(DESCRIPTION OF THE TASK): Write out every line of the items below, keeping each one word for word and in its original order.

Segment Open

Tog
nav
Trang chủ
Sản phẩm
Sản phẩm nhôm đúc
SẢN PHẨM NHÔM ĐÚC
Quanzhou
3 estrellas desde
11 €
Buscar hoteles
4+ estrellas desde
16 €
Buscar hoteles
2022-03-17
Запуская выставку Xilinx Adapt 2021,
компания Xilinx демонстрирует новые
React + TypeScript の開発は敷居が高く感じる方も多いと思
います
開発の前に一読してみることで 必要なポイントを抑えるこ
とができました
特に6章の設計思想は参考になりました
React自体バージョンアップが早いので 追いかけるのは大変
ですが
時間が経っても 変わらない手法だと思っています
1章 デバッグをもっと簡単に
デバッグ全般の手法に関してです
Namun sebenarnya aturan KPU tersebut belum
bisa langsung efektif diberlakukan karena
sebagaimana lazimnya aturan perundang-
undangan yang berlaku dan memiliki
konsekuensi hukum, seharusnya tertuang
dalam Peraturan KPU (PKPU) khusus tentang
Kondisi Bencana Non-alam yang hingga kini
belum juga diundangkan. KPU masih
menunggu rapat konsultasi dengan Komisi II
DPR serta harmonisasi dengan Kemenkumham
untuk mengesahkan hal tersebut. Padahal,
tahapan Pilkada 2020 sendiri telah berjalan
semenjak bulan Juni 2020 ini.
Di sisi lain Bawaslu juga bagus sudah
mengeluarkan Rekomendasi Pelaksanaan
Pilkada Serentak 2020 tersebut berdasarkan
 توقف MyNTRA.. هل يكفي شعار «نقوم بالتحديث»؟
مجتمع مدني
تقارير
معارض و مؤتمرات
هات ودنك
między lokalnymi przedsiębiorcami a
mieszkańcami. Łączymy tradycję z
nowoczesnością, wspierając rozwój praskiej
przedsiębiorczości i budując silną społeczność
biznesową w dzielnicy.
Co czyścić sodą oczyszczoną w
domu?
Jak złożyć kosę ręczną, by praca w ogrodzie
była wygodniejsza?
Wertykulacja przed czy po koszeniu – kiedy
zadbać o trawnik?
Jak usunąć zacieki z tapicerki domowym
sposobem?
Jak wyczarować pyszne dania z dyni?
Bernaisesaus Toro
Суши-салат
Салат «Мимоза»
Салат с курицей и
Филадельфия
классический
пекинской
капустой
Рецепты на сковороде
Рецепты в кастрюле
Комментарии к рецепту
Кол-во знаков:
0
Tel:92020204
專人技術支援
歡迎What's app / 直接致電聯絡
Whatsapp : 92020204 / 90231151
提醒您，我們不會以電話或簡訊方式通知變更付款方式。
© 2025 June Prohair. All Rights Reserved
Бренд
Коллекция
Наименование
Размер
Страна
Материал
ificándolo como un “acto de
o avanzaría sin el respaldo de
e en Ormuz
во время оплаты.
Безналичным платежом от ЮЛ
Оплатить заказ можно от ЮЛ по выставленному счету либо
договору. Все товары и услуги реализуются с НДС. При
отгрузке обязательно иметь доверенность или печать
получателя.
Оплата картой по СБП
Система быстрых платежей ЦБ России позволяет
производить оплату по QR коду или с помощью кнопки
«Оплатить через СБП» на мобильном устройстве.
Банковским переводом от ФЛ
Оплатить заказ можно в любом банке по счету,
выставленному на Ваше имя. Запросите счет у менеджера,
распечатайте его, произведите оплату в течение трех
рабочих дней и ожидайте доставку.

Segment Closed

(ANSWER TO THIS PROBLEM):
Tog
nav
Trang chủ
Sản phẩm
Sản phẩm nhôm đúc
SẢN PHẨM NHÔM ĐÚC
Quanzhou
3 estrellas desde
11 €
Buscar hoteles
4+ estrellas desde
16 €
Buscar hoteles
2022-03-17
Запуская выставку Xilinx Adapt 2021,
компания Xilinx демонстрирует новые
React + TypeScript の開発は敷居が高く感じる方も多いと思
います
開発の前に一読してみることで 必要なポイントを抑えるこ
とができました
特に6章の設計思想は参考になりました
React自体バージョンアップが早いので 追いかけるのは大変
ですが
時間が経っても 変わらない手法だと思っています
1章 デバッグをもっと簡単に
デバッグ全般の手法に関してです
Namun sebenarnya aturan KPU tersebut belum
bisa langsung efektif diberlakukan karena
sebagaimana lazimnya aturan perundang-
undangan yang berlaku dan memiliki
konsekuensi hukum, seharusnya tertuang
dalam Peraturan KPU (PKPU) khusus tentang
Kondisi Bencana Non-alam yang hingga kini
belum juga diundangkan. KPU masih
menunggu rapat konsultasi dengan Komisi II
DPR serta harmonisasi dengan Kemenkumham
untuk mengesahkan hal tersebut. Padahal,
tahapan Pilkada 2020 sendiri telah berjalan
semenjak bulan Juni 2020 ini.
Di sisi lain Bawaslu juga bagus sudah
mengeluarkan Rekomendasi Pelaksanaan
Pilkada Serentak 2020 tersebut berdasarkan
 توقف MyNTRA.. هل يكفي شعار «نقوم بالتحديث»؟
مجتمع مدني
تقارير
معارض و مؤتمرات
هات ودنك
między lokalnymi przedsiębiorcami a
mieszkańcami. Łączymy tradycję z
nowoczesnością, wspierając rozwój praskiej
przedsiębiorczości i budując silną społeczność
biznesową w dzielnicy.
Co czyścić sodą oczyszczoną w
domu?
Jak złożyć kosę ręczną, by praca w ogrodzie
była wygodniejsza?
Wertykulacja przed czy po koszeniu – kiedy
zadbać o trawnik?
Jak usunąć zacieki z tapicerki domowym
sposobem?
Jak wyczarować pyszne dania z dyni?
Bernaisesaus Toro
Суши-салат
Салат «Мимоза»
Салат с курицей и
Филадельфия
классический
пекинской
капустой
Рецепты на сковороде
Рецепты в кастрюле
Комментарии к рецепту
Кол-во знаков:
0
Tel:92020204
專人技術支援
歡迎What's app / 直接致電聯絡
Whatsapp : 92020204 / 90231151
提醒您，我們不會以電話或簡訊方式通知變更付款方式。
© 2025 June Prohair. All Rights Reserved
Бренд
Коллекция
Наименование
Размер
Страна
Материал
ificándolo como un “acto de
o avanzaría sin el respaldo de
e en Ormuz
во время оплаты.
Безналичным платежом от ЮЛ
Оплатить заказ можно от ЮЛ по выставленному счету либо
договору. Все товары и услуги реализуются с НДС. При
отгрузке обязательно иметь доверенность или печать
получателя.
Оплата картой по СБП
Система быстрых платежей ЦБ России позволяет
производить оплату по QR коду или с помощью кнопки
«Оплатить через СБП» на мобильном устройстве.
Банковским переводом от ФЛ
Оплатить заказ можно в любом банке по счету,
выставленному на Ваше имя. Запросите счет у менеджера,
распечатайте его, произведите оплату в течение трех
рабочих дней и ожидайте доставку.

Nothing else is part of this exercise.